With that, I explained that doing homework might make his grades better in the moment, six weeks grades as they are done here, but in the long term, he probably wasn’t profiting from her parent-imposed homework. She informed me that indeed, after watching how he learned, she determined that the long term was exactly why he needed to do the homework.
And, that filter, man I hate it when it breaks down.
I was forced to ask
"So, have you watched, observed or analyzed how he learns when he doesn’t do the homework?"
The subject was changed by an innocent bystander…..and possibly that bystander was just enough to wake the filter in my brain up because I didn’t say anything further. So, of course, now I’m asking you.
If you have watched, observed, analyzed, whatever you want to call it (you being generally you) and you have determined that your child learns best when he/she has a substantial amount of homework, have you tried the watching, observing, analyzing of the same kid when he doesn’t do that homework and instead he goes outside and runs and rips and gets rid of extra energy?

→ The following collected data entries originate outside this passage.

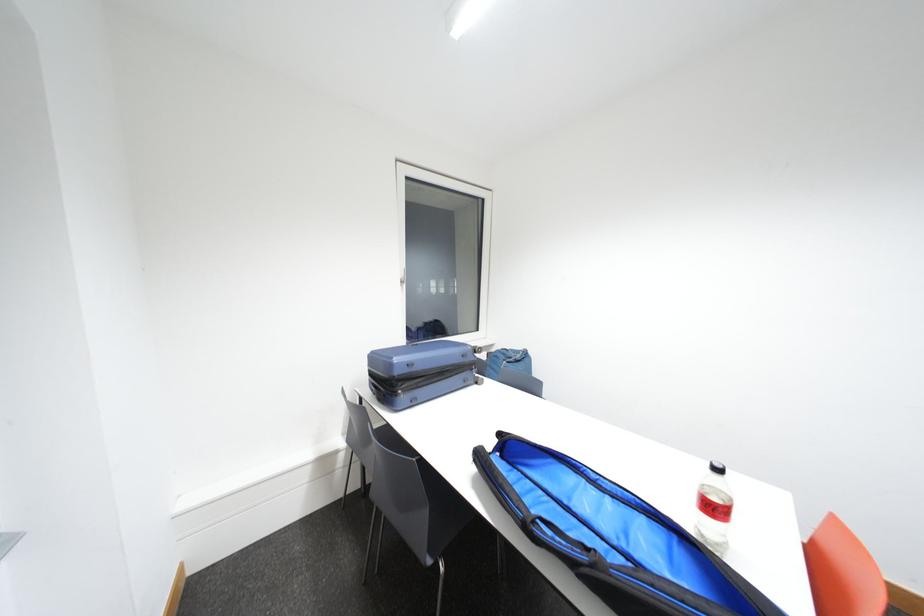
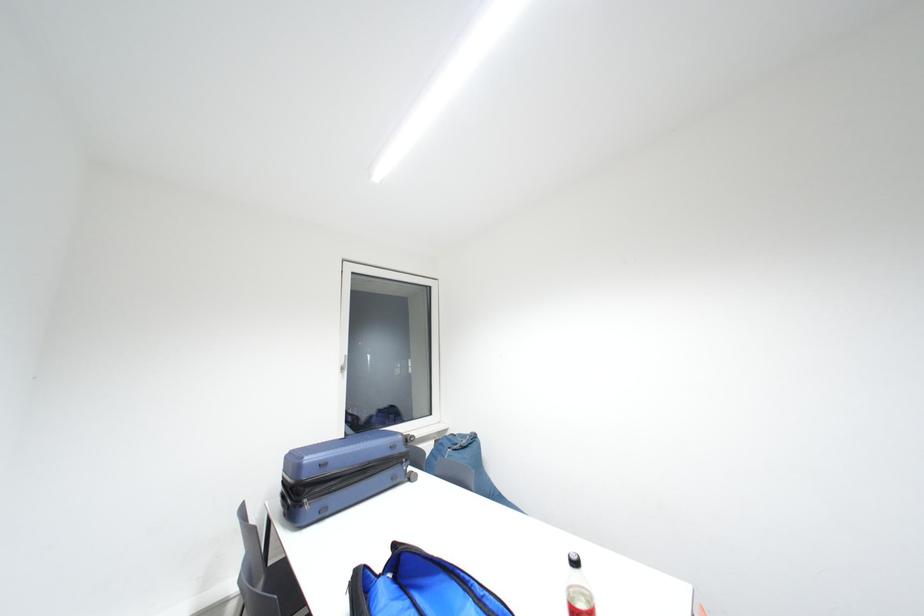
Question: In a continuous first-person perspective shot, in which direction is the camera moving?

Choices:
 (A) Left
 (B) Right
 (C) Forward
 (D) Backward

Answer: (B)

I’m curious, is there as more to be learned sitting down at a table doing flashcards and the like to learn something such as multiplication tables than if the child is outside, throwing rocks in the pond, two by two and that’s four…four and four more and that’s…8…….5 rocks in, 5 rocks in, 5 rocks in, that’s 5 rocks in three times and that makes….ahem…15. Yes, indeed it does.
So, with that, I’m curious and I certainly am not trying to be combative nor was I tonight at the ball field, but if you have made the decision that your child needs to do a substantial amount of homework (and in some cases more than the teacher assigns), have you tried not doing it to see what happens?
And, I’ll save this for tomorrow but, when did a kid go to school and come home with homework for "us" to do.
I dun gone ‘n gut my edukatin ‘n thar ain’t no need ‘n me dooing it agin. Now is thar?
Seriously, that’s tomorrow’s rant, I do not send him to school to bring work home for me to do. What do you think?
I know, beating the dead horse here aren’t I?